SWAMP Paper: A Digital Twin for Smart Farming

The SWAMP project recently published a paper in the IEEE Global Humanitarian Technology Conference (GHTC 2019), reporting an early attempt to build a digital twin for smart agriculture. A Digital Twin for Smart Farming leverages the technologies developed by SWAMP and Smart Sensing projects by creating an initial digital environment to provide farmers with a better understanding of the resources and equipment in their farms.

This paper presents a digital twin in the agriculture domain by leveraging the technologies developed by Sensing Change and the Smart Water Management Platform projects. The Sensing Change project developed a soil probe, whereas the SWAMP project is currently developing an Internet of Things platform for water management in farms. This paper leverages the technologies developed by those projects by building an initial digital environment to create a cyber-physical-system (CPS) so farmers can better understand the state of their farms regarding the use of resources and equipment. We conclude that our system can gather data from the soil probe and display its information in a dashboard, enabling the further deployment of more soil probes and other monitoring and controlling devices to create a fully operating digital twin.

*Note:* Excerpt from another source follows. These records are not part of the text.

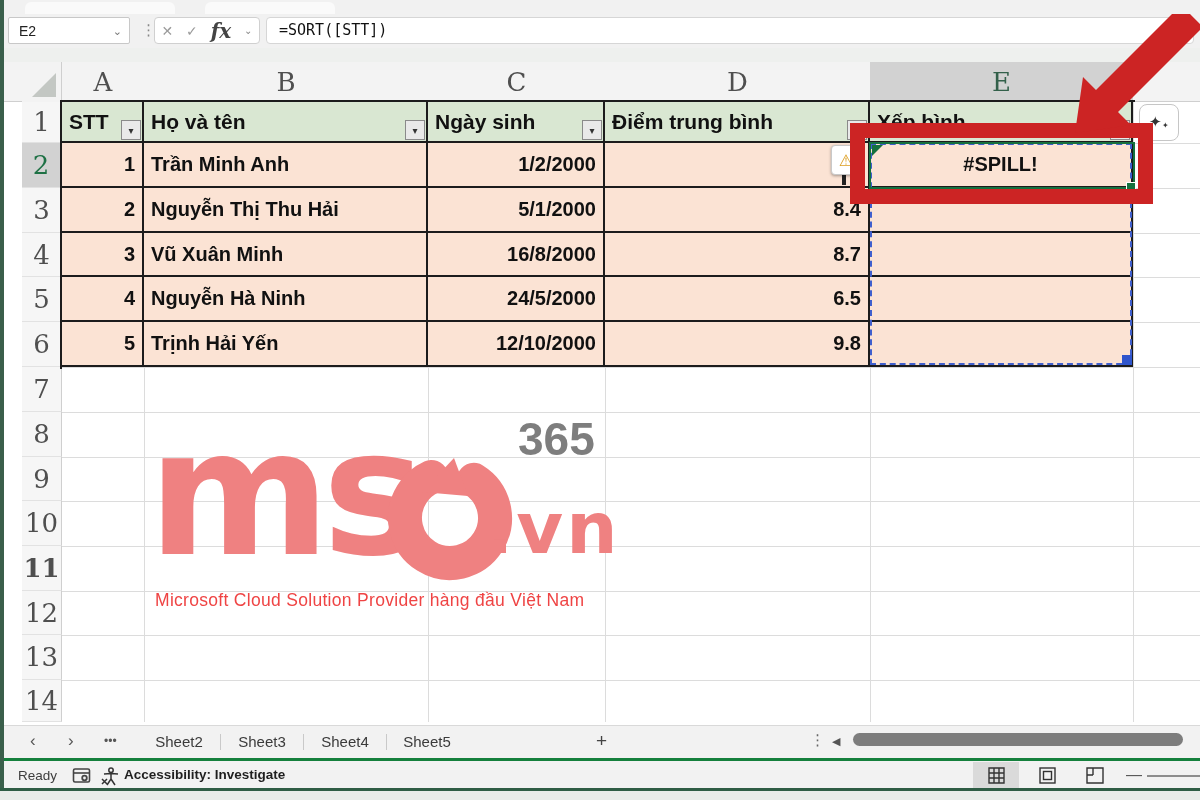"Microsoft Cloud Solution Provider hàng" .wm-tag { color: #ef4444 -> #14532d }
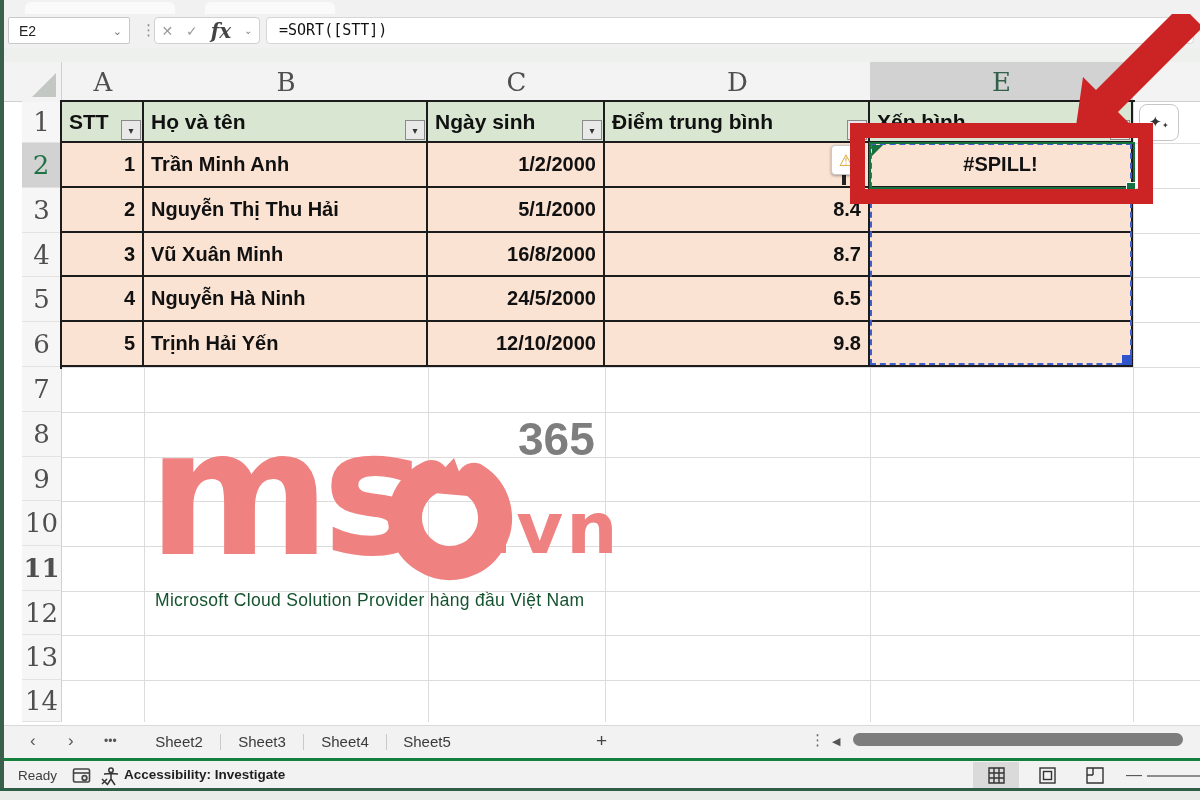"Ready" .statusbar { border-top: 3px solid #15803d -> 6px solid #15803d }
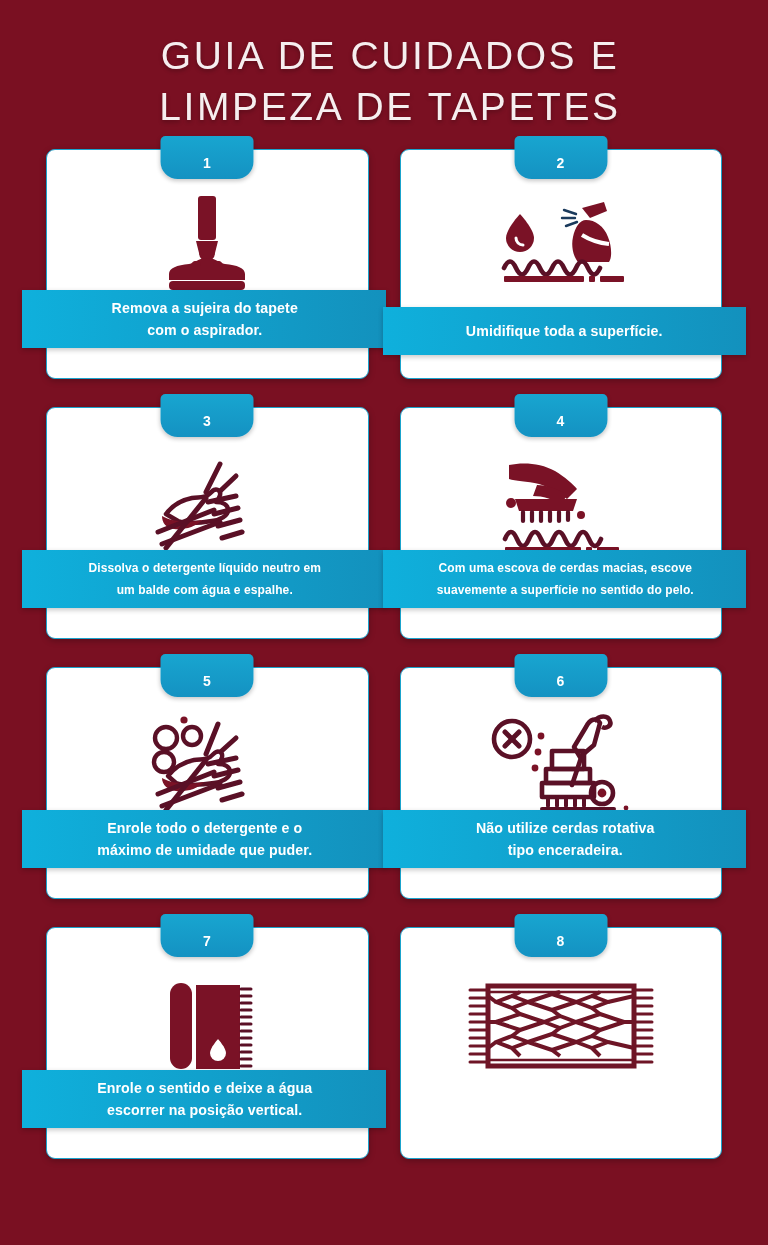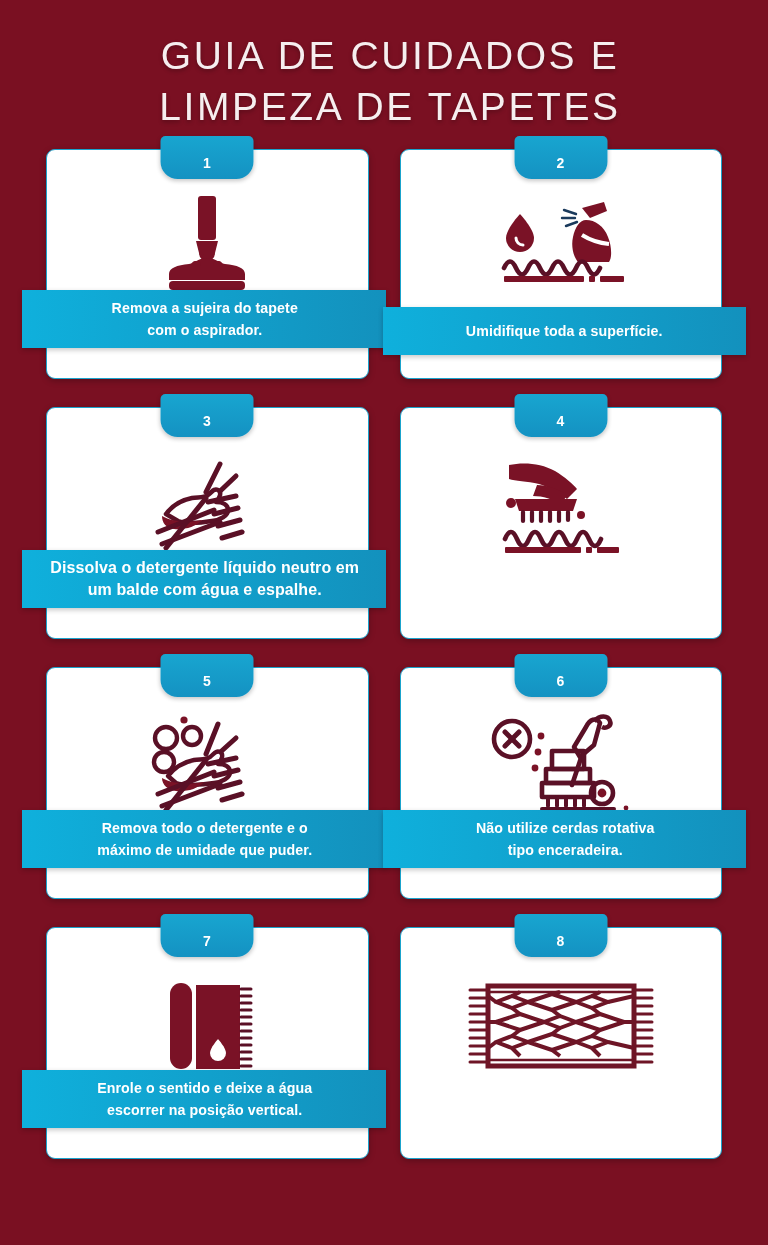"Dissolva o detergente líquido neutro" .step-caption-text.small { font-size: 16px -> 12px }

The system consists of a field-installed probe that collects information on air temperature and humidity (DHT22), ambient light (BH1750), geospatial position (Venus GPS), the ground temperature at 7 cm depth (DS18B20), and soil moisture at depths of 7cm, 28cm, 50cm and 72cm (CSMv1.2). Probe signals are sent to a Raspberry Pi-3 module using: I2C bus (CSM v1.2 and BH1750); GPIO (DHT22); serial bus (Venus GPS); and One-Wire bus (DS18B20). An ADS1115 module is also used for the CSMv1.2 A/D signal conversion

A first experiment indicates that the probe can send data to the cloud and that it is possible to show this data in a real-time dashboard. It is noticeable that there is an abnormal drop in air humidity and air temperature, which indicates a hardware and communication problem that should be further addressed.